Come ci può essere un finale diverso per un bambino destinato a diventare un criminale?
«Innanzitutto abbiamo voluto incominciare con il gioco e l'incoscienza: questi ragazzini vivono la malavita come se fosse una marachella, che si trasforma poi in una visione macabra della realtà. Nel libro però loro fanno il contrario di ciò che raccontiamo in Gomorra: antepongono i sentimenti a certe logiche familiari e di strada, mettendole al centro della propria vita. È questo l'unico modo per operare dei cambiamenti drastici».


C'è anche qui un personaggio femminile molto forte, Susy.
«Non è la solita principessina che salva il ragazzo, ma un'antagonista molto dura e anche capace in prima persona di contrastare certe logiche.
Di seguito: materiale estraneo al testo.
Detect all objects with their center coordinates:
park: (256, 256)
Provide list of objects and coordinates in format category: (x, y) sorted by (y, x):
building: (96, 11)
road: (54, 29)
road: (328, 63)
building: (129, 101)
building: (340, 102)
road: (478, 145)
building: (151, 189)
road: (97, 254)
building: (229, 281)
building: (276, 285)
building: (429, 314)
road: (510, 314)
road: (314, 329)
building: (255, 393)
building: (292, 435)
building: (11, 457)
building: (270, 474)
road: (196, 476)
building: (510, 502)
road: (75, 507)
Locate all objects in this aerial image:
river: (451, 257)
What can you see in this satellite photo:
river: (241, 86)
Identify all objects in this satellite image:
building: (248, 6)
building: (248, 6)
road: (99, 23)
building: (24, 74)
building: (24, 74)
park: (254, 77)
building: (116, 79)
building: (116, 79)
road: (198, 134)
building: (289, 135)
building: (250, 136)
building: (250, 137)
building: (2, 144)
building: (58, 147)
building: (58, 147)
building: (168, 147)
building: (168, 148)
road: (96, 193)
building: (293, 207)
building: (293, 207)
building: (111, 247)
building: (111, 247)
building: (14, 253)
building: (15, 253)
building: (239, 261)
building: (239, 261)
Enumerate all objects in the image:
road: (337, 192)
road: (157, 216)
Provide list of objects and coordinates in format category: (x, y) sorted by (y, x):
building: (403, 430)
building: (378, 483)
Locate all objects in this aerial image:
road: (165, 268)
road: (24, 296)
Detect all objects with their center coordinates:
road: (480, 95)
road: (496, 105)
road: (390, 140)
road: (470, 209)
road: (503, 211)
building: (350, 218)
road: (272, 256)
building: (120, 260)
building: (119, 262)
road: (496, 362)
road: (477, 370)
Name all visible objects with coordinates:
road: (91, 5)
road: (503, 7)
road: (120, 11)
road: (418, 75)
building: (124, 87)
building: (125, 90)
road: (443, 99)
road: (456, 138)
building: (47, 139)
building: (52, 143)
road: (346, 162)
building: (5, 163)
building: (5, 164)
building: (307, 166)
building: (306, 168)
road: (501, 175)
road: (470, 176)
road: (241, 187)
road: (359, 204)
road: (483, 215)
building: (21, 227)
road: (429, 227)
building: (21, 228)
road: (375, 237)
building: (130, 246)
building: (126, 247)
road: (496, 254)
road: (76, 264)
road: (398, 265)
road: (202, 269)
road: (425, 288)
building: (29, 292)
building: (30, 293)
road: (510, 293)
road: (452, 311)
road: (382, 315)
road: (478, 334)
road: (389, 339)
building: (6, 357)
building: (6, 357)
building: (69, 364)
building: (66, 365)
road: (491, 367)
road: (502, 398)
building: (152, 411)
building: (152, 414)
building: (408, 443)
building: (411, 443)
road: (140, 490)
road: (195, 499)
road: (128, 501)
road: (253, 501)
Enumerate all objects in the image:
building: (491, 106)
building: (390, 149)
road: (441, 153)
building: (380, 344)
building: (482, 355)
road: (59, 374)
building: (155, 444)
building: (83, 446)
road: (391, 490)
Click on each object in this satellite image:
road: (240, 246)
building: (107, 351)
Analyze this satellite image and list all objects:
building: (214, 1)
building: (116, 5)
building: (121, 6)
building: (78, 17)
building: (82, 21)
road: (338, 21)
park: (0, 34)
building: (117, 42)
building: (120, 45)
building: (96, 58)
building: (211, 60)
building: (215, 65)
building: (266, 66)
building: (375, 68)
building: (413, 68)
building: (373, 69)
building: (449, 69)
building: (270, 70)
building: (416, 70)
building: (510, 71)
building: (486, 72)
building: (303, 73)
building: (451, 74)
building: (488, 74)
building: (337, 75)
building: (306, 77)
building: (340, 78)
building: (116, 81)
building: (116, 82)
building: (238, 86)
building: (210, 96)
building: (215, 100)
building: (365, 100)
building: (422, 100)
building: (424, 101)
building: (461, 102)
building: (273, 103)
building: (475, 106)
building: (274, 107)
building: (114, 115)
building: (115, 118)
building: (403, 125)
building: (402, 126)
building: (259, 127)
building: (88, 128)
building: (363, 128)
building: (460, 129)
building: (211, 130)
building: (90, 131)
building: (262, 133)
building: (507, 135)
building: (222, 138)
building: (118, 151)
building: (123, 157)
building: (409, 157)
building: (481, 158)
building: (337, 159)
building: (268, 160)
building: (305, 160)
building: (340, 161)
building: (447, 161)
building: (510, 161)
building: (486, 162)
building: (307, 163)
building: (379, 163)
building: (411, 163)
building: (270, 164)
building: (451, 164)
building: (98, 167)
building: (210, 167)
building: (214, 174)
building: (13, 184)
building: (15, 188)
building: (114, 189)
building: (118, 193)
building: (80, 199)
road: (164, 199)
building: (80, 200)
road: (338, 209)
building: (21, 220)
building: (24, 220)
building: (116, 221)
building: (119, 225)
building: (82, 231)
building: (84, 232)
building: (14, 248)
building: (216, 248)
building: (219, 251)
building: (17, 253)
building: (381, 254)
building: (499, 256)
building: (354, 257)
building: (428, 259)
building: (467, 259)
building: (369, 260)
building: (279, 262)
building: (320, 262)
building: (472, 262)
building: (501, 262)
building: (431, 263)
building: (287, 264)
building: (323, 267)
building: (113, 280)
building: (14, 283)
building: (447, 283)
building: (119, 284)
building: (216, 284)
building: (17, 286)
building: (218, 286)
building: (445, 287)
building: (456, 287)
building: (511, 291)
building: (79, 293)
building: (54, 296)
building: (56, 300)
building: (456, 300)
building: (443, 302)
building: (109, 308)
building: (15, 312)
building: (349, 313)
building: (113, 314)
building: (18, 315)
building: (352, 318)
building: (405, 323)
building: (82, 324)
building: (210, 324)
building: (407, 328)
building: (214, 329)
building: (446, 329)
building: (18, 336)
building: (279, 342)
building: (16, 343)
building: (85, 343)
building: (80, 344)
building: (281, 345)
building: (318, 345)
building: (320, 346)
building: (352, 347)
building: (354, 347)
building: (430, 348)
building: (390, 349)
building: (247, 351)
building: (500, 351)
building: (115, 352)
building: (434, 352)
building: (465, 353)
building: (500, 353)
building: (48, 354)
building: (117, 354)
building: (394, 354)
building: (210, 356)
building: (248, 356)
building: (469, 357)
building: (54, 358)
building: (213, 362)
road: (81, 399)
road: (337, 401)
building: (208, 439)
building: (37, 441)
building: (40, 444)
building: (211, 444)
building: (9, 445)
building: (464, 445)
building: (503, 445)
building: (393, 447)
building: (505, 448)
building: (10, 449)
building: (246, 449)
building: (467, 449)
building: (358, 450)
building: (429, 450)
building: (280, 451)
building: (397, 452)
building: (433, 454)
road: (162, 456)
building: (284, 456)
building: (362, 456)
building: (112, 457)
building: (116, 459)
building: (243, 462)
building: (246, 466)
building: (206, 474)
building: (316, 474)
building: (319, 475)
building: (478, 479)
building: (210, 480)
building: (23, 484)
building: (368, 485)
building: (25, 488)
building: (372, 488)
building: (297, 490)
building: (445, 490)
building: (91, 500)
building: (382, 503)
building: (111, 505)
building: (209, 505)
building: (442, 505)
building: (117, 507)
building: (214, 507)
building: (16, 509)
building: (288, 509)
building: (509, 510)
Lo fa attraverso l'arte che è uno dei modi per salvarsi e trascina con sé Federico. Non a caso le sue stilettate più grosse gliele dà cantando. Vorrei che questo libro fosse letto dai genitori ai ragazzi, affinché sentano che non è mai troppo tardi per cambiare, andare incontro alla bellezza e non arrendersi».


L'abbandono dell'infanzia e dell'adolescenza sembra starle molto a cuore.
«Per me è un tema ricorrente, anche da spettatore: alcuni spettacoli che mi sono rimasti nella mente avevano a che fare col quel periodo della vita in cui si progetta il se stesso che diventerà uomo. Si dice sempre che i ragazzi sono superficiali, ma hanno semplicemente un altro modo di indagare la realtà che va compreso».


Come ha fatto a staccarsi emotivamente da un personaggio spietato come Ciro?
«Tutte le manifestazioni più acute di violenza mi hanno sempre lasciato strascichi emotivi però sono convinto che attraverso il corpo dell'attore sia necessario mostrare certe cose, affinché il pubblico possa prendere le distanze. Spero che il piccolo sacrificio che facciamo in scena serva affinché lo spettatore operi un percorso opposto di repulsione verso tutto ciò che è sbagliato e atroce».


Finisce «Gomorra» con la prossima serie, la quinta: che cosa succederà?
«Speriamo di non deludere le aspettative e di salutare degnamente i nostri personaggi e chi ci ha seguito da tanto tempo e lo ha reso il progetto audiovisivo italiano più importante degli ultimi trent'anni. Io come attore sarò in Security di Peter Chelsom (su Sky), anche con uno stravolgimento fisico importante. Ma dopo 25 anni di carriera inizia per me una nuova fase che mi vedrà alle prese con altri tipi di racconti».